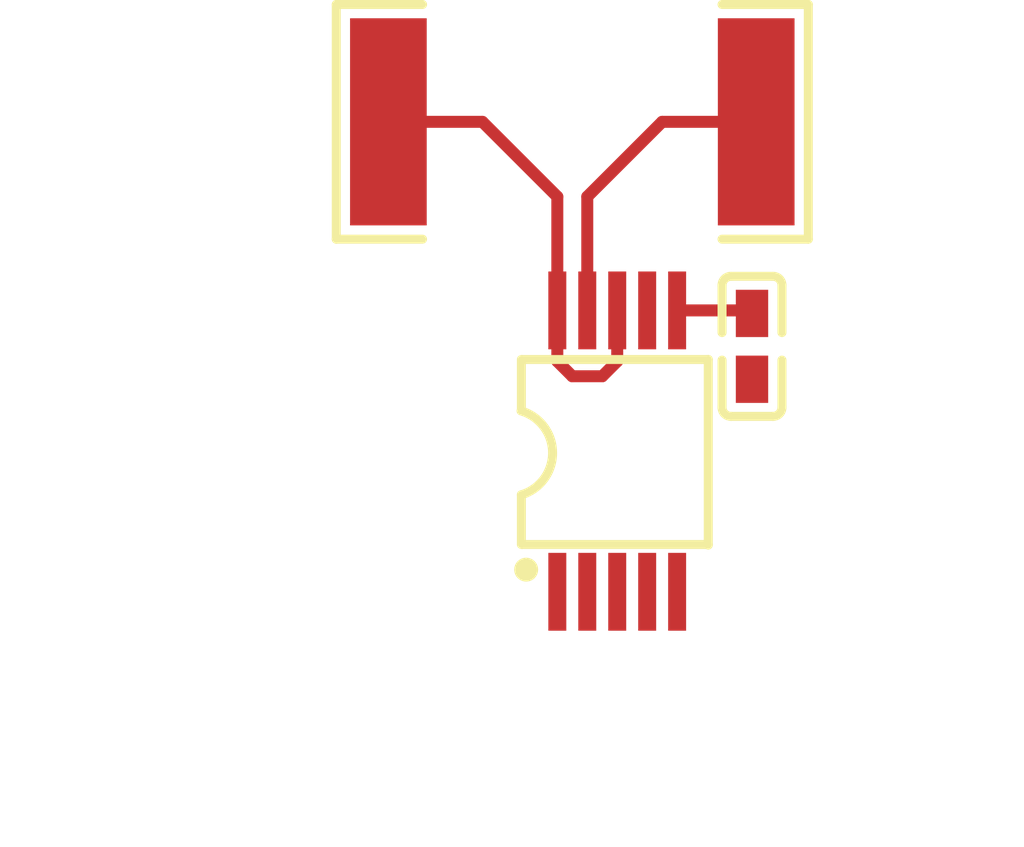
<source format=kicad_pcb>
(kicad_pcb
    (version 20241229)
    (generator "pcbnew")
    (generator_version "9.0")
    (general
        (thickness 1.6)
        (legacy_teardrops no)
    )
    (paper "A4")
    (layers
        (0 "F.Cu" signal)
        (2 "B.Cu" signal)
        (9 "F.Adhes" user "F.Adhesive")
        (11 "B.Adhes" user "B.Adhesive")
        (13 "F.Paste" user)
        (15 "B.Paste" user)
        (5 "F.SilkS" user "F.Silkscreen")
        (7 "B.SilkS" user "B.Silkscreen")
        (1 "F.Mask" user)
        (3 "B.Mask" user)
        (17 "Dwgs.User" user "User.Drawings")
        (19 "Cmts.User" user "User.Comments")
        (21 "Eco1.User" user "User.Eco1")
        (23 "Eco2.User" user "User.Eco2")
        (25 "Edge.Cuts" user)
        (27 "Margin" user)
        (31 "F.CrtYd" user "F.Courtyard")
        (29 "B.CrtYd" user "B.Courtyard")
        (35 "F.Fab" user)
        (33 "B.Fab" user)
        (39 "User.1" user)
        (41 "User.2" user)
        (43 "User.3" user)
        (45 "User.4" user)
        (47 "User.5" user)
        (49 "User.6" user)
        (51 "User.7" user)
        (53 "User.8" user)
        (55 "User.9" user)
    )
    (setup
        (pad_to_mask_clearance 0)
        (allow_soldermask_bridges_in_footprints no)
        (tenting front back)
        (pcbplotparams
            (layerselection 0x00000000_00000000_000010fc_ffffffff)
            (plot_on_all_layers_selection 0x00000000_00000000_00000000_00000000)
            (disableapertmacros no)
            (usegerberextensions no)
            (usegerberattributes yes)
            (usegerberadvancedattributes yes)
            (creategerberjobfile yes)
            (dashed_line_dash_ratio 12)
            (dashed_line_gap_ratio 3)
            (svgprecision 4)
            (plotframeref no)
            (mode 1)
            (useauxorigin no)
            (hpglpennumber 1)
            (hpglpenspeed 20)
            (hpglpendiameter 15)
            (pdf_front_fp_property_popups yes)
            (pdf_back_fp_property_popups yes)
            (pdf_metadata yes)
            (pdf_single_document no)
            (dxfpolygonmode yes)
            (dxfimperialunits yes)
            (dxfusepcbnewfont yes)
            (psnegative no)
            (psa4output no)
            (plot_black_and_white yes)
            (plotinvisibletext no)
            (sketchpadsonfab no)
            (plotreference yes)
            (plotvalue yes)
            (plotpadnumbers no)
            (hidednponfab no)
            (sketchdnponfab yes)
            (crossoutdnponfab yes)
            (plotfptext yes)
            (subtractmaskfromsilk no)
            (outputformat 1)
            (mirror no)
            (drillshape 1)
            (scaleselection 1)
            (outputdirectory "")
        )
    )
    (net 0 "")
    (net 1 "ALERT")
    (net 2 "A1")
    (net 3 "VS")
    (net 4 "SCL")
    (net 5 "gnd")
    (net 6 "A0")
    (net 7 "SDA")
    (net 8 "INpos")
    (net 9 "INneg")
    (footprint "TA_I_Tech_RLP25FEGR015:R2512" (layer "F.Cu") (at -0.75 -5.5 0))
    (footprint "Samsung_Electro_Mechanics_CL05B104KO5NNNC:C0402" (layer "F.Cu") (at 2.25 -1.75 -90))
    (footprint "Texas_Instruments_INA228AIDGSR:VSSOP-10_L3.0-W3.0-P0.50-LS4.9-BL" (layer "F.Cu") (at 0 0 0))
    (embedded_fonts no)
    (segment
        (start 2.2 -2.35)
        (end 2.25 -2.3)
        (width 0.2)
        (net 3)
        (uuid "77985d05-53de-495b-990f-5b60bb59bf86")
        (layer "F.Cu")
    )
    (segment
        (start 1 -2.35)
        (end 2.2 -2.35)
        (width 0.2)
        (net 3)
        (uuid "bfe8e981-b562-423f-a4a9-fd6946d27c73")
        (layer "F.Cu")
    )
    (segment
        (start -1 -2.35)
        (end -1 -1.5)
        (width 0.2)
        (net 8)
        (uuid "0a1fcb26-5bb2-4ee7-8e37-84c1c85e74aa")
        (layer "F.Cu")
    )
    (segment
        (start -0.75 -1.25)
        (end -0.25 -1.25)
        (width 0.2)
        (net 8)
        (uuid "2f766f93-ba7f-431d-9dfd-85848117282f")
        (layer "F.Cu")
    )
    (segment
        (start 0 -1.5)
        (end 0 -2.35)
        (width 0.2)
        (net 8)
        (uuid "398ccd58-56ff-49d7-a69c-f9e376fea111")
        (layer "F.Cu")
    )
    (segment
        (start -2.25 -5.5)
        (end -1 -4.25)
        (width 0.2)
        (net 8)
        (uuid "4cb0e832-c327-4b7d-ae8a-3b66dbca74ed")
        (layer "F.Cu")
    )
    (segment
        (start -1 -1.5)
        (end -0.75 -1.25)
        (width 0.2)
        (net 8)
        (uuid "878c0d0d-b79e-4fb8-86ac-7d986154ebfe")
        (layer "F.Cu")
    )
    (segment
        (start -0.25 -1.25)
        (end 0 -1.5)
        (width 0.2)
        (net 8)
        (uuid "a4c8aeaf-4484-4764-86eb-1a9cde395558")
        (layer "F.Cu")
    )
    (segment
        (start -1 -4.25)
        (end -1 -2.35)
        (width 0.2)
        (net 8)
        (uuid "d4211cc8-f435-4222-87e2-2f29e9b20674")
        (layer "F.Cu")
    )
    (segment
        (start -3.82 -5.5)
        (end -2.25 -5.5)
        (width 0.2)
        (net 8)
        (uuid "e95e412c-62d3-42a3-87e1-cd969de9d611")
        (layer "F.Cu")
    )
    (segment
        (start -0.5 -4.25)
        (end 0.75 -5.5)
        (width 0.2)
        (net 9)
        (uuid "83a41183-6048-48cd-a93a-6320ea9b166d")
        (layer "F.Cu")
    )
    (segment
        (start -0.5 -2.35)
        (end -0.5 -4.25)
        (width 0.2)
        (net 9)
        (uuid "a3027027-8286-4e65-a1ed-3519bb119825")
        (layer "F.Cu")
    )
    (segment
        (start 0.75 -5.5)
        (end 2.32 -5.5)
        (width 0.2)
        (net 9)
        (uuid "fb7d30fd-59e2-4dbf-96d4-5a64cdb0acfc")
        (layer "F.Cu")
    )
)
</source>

◆ How to complete this task
Whenever a line of the data includes "SilkS", copy that line.

◆ Result
        (5 "F.SilkS" user "F.Silkscreen")
        (7 "B.SilkS" user "B.Silkscreen")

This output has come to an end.